───── Data listing ─────
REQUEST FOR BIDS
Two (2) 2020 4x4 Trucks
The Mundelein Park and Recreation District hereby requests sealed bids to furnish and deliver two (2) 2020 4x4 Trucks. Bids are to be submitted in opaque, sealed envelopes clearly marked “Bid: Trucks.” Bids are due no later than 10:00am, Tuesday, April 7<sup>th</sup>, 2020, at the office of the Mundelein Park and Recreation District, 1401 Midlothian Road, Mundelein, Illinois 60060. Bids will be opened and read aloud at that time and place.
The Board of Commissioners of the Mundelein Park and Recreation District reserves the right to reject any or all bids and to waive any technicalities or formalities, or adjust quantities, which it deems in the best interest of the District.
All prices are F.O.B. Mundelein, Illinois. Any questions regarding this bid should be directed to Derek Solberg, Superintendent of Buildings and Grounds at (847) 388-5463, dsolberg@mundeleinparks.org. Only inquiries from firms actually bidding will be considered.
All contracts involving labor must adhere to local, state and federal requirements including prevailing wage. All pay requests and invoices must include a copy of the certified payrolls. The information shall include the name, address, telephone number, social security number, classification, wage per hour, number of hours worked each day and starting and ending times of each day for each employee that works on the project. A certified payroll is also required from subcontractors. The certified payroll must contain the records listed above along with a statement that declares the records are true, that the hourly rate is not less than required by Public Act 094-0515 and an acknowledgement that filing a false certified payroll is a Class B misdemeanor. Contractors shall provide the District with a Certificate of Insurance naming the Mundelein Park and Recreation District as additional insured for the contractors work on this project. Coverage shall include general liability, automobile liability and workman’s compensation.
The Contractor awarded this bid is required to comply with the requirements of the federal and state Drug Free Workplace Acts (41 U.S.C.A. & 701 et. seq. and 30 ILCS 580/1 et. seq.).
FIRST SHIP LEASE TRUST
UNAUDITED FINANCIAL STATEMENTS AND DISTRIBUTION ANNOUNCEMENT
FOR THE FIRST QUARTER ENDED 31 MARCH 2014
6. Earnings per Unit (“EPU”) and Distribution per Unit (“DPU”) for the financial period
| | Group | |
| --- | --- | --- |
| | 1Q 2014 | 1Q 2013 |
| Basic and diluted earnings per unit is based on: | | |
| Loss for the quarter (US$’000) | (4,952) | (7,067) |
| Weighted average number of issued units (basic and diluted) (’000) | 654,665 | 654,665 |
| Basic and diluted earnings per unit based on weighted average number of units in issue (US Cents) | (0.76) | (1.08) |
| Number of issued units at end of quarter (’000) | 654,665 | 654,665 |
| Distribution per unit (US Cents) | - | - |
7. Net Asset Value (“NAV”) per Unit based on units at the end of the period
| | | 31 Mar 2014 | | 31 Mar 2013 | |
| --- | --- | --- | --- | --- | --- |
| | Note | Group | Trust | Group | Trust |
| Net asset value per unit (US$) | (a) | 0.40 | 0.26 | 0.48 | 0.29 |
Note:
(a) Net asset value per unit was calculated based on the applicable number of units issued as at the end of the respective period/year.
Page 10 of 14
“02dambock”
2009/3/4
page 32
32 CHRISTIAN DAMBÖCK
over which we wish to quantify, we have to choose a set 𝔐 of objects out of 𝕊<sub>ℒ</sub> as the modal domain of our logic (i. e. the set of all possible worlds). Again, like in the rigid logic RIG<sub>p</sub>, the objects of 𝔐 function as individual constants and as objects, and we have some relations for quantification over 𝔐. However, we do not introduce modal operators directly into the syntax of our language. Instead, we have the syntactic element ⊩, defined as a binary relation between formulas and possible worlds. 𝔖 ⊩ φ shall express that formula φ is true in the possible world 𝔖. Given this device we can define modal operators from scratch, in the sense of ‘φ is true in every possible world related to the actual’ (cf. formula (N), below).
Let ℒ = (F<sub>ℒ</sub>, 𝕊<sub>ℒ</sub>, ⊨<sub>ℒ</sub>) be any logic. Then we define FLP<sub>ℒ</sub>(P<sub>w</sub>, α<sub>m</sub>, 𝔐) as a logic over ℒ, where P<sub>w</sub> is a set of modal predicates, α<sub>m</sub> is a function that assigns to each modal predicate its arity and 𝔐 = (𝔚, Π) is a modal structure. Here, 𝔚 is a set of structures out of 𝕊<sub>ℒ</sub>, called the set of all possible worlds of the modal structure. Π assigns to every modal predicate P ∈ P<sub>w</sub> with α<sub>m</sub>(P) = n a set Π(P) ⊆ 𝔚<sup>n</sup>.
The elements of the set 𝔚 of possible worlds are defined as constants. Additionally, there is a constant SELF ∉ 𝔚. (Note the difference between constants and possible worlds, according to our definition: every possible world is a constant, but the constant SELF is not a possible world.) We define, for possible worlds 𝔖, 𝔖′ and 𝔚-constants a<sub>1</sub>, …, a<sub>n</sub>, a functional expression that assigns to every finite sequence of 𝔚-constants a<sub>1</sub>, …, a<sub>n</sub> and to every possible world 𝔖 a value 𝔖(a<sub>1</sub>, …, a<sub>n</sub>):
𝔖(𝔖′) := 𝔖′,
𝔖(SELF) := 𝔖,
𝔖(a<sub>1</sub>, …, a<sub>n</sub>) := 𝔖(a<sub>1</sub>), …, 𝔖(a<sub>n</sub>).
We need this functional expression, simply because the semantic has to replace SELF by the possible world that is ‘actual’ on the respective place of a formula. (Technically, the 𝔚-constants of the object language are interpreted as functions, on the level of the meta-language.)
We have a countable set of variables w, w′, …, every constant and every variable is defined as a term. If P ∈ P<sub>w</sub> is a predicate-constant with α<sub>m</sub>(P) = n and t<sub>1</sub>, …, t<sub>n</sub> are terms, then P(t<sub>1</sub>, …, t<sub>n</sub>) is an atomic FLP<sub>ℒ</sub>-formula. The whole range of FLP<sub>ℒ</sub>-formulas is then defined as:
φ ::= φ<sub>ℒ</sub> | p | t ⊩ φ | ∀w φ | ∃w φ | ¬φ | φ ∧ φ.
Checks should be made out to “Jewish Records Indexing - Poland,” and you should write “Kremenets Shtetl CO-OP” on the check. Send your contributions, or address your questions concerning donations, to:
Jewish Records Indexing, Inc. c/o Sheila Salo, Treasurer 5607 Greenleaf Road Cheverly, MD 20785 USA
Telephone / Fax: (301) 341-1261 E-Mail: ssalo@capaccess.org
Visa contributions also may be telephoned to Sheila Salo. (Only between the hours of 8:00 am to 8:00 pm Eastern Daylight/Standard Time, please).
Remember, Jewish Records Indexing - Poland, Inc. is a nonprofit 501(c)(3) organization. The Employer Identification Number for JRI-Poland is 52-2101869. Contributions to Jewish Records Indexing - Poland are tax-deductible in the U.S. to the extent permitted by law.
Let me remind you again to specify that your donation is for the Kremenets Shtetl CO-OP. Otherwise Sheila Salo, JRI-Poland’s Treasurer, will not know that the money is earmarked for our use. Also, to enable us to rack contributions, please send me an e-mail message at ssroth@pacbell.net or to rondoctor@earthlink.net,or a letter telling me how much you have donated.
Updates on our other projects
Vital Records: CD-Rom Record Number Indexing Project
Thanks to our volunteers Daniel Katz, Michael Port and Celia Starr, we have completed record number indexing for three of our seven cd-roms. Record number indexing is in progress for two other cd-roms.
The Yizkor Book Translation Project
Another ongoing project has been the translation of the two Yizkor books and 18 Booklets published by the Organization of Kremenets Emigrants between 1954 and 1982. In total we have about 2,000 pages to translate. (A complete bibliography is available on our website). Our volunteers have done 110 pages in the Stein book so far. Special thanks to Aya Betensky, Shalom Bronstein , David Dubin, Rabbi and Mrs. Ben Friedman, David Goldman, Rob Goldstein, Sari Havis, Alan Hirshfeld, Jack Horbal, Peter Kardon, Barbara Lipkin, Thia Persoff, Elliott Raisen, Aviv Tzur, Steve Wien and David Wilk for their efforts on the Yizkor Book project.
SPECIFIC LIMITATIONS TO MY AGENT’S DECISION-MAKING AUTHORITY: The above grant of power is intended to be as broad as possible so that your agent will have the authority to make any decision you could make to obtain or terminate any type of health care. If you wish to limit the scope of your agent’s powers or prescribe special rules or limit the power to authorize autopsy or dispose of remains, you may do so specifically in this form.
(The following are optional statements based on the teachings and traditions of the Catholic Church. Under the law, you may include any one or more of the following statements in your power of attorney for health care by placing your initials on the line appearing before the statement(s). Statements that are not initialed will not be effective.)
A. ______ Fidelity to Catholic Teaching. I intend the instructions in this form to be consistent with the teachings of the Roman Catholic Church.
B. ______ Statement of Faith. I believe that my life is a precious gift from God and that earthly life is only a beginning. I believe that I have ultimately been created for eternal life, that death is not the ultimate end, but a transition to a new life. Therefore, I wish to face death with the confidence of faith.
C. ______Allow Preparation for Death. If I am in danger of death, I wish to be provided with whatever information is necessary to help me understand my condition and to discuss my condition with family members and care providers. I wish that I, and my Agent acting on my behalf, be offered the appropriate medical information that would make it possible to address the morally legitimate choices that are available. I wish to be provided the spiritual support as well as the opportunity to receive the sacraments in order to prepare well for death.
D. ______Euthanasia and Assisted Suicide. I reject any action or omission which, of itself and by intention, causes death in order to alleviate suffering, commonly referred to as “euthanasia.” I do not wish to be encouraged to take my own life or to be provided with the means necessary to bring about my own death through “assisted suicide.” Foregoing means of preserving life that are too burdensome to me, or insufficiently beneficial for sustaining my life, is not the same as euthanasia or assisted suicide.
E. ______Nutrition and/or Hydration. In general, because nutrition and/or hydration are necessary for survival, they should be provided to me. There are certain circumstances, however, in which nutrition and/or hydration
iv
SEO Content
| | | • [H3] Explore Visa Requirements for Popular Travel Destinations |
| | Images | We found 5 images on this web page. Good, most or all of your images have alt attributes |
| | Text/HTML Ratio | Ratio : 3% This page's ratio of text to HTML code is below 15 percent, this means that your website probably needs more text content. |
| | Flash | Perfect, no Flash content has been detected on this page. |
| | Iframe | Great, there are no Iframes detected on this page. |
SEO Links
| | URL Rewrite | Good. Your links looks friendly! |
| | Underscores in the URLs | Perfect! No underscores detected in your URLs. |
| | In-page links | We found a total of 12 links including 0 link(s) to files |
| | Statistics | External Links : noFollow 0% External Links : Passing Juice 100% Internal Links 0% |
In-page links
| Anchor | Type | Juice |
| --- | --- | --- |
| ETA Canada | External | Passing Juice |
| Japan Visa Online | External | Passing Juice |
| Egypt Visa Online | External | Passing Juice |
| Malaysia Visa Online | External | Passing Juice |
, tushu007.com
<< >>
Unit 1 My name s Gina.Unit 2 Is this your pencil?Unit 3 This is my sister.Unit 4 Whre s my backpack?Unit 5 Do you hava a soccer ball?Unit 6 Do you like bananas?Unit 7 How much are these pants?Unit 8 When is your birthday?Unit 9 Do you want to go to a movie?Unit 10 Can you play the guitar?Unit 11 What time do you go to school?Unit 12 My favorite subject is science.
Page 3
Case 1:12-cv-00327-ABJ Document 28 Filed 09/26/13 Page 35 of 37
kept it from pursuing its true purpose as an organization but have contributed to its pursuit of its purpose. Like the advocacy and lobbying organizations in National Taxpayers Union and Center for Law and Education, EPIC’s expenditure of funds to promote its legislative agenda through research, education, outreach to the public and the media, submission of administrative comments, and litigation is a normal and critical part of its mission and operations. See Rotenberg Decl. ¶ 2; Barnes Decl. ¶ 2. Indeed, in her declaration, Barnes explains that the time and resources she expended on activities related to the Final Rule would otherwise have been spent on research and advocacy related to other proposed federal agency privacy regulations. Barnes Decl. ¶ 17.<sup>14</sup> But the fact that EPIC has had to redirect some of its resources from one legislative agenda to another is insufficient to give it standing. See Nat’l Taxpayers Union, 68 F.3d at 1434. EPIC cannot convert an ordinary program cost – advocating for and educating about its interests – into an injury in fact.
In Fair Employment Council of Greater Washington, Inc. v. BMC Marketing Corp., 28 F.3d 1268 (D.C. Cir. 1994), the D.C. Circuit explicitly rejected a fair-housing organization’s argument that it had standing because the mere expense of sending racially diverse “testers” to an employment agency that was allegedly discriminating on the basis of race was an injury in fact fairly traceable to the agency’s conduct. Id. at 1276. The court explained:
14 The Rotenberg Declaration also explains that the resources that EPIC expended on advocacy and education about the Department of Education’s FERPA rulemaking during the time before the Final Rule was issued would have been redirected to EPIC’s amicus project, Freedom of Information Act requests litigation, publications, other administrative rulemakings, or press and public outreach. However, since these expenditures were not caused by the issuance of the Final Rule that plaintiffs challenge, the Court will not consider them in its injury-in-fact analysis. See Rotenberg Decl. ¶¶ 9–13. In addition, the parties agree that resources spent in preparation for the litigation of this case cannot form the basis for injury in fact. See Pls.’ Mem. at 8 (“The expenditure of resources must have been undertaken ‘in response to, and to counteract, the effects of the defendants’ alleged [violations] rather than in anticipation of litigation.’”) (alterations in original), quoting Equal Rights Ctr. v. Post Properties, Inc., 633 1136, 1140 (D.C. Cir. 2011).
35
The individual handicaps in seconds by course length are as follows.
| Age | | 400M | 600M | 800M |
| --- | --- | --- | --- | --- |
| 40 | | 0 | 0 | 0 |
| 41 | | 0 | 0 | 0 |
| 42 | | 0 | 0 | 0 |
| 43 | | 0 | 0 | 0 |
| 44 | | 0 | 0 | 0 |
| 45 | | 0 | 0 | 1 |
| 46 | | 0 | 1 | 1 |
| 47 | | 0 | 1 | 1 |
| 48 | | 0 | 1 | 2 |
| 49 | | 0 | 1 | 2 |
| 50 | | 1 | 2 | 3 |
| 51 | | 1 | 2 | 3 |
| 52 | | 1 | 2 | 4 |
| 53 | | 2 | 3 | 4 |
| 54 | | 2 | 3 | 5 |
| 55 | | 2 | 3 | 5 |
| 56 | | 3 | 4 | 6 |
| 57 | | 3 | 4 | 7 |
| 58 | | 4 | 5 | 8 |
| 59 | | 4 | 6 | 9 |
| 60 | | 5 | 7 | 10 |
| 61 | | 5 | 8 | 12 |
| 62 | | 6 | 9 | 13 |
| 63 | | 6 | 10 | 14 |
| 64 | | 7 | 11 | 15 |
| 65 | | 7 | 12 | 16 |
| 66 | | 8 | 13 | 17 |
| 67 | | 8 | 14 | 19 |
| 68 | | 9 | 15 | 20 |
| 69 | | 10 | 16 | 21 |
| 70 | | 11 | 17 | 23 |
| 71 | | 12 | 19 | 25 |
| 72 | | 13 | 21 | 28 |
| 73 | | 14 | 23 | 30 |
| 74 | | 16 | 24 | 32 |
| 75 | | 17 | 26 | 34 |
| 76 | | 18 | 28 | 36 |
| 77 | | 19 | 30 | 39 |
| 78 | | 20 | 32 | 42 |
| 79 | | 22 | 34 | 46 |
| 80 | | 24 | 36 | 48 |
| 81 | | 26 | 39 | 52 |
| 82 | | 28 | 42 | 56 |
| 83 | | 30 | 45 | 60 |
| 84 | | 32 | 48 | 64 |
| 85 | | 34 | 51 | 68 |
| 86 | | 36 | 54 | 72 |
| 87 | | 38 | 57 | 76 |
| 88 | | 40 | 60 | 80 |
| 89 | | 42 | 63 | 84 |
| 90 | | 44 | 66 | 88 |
─────
**Task instructions**
Reply with nothing except the number of lines in the listing above that include the string "Visa".

**Written answer**
5